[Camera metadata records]
-- -- --

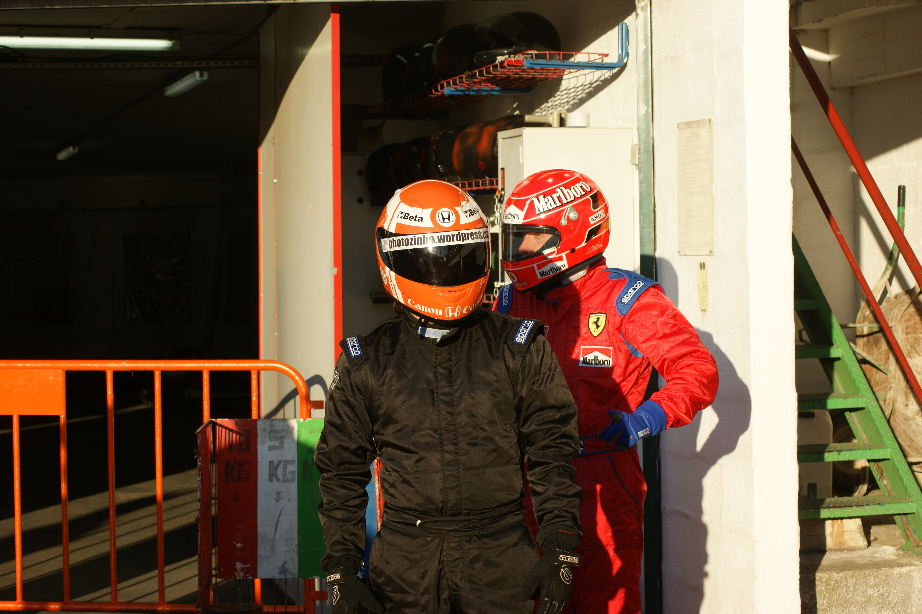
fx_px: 2112
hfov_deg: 24.6
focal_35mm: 82
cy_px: 307
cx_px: 461
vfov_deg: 16.5
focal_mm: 55
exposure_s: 1/250
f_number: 6.3
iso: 100
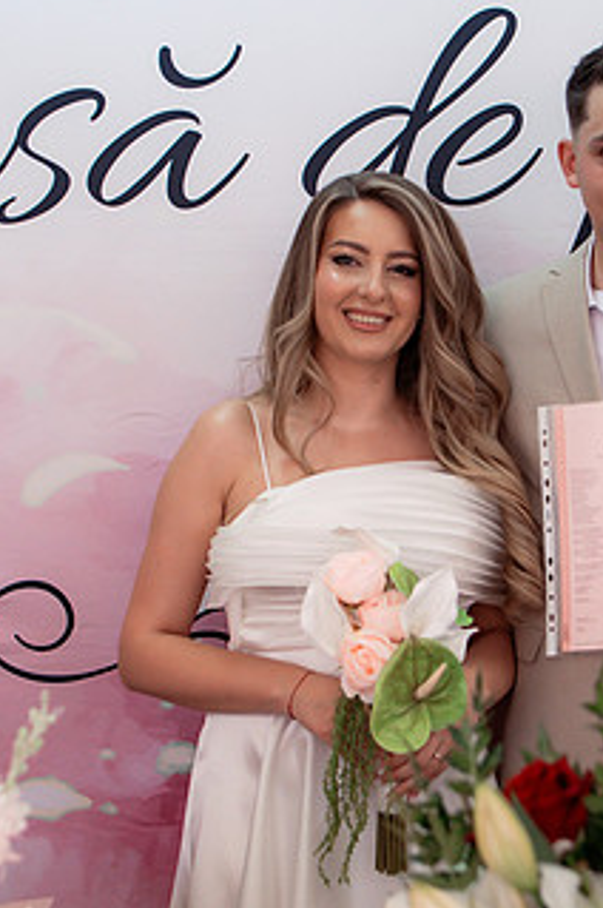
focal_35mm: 65
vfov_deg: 31.0
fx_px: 1637
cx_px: 503
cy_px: 482
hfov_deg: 20.6
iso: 1000
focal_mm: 35
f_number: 2.8
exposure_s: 1/250
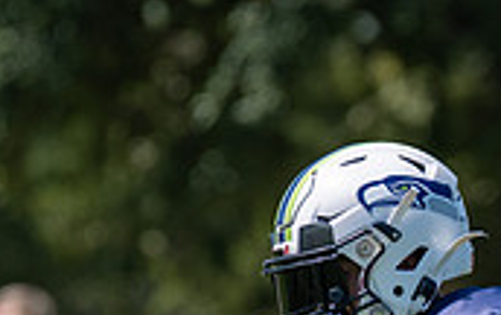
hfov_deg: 1.6
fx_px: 17691
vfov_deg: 1.0
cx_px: 531
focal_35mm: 1294
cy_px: 475
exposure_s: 1/2500
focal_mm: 200
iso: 100
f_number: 2.8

-- -- --

◆ YOUR GOAL
The result should hold only the lines from the line with "focal_35mm: 82" through the final line of the records above, copied exactly, with pictures left out.

◆ RESULT OF THIS EXERCISE
focal_35mm: 82
cy_px: 307
cx_px: 461
vfov_deg: 16.5
focal_mm: 55
exposure_s: 1/250
f_number: 6.3
iso: 100
focal_35mm: 65
vfov_deg: 31.0
fx_px: 1637
cx_px: 503
cy_px: 482
hfov_deg: 20.6
iso: 1000
focal_mm: 35
f_number: 2.8
exposure_s: 1/250
hfov_deg: 1.6
fx_px: 17691
vfov_deg: 1.0
cx_px: 531
focal_35mm: 1294
cy_px: 475
exposure_s: 1/2500
focal_mm: 200
iso: 100
f_number: 2.8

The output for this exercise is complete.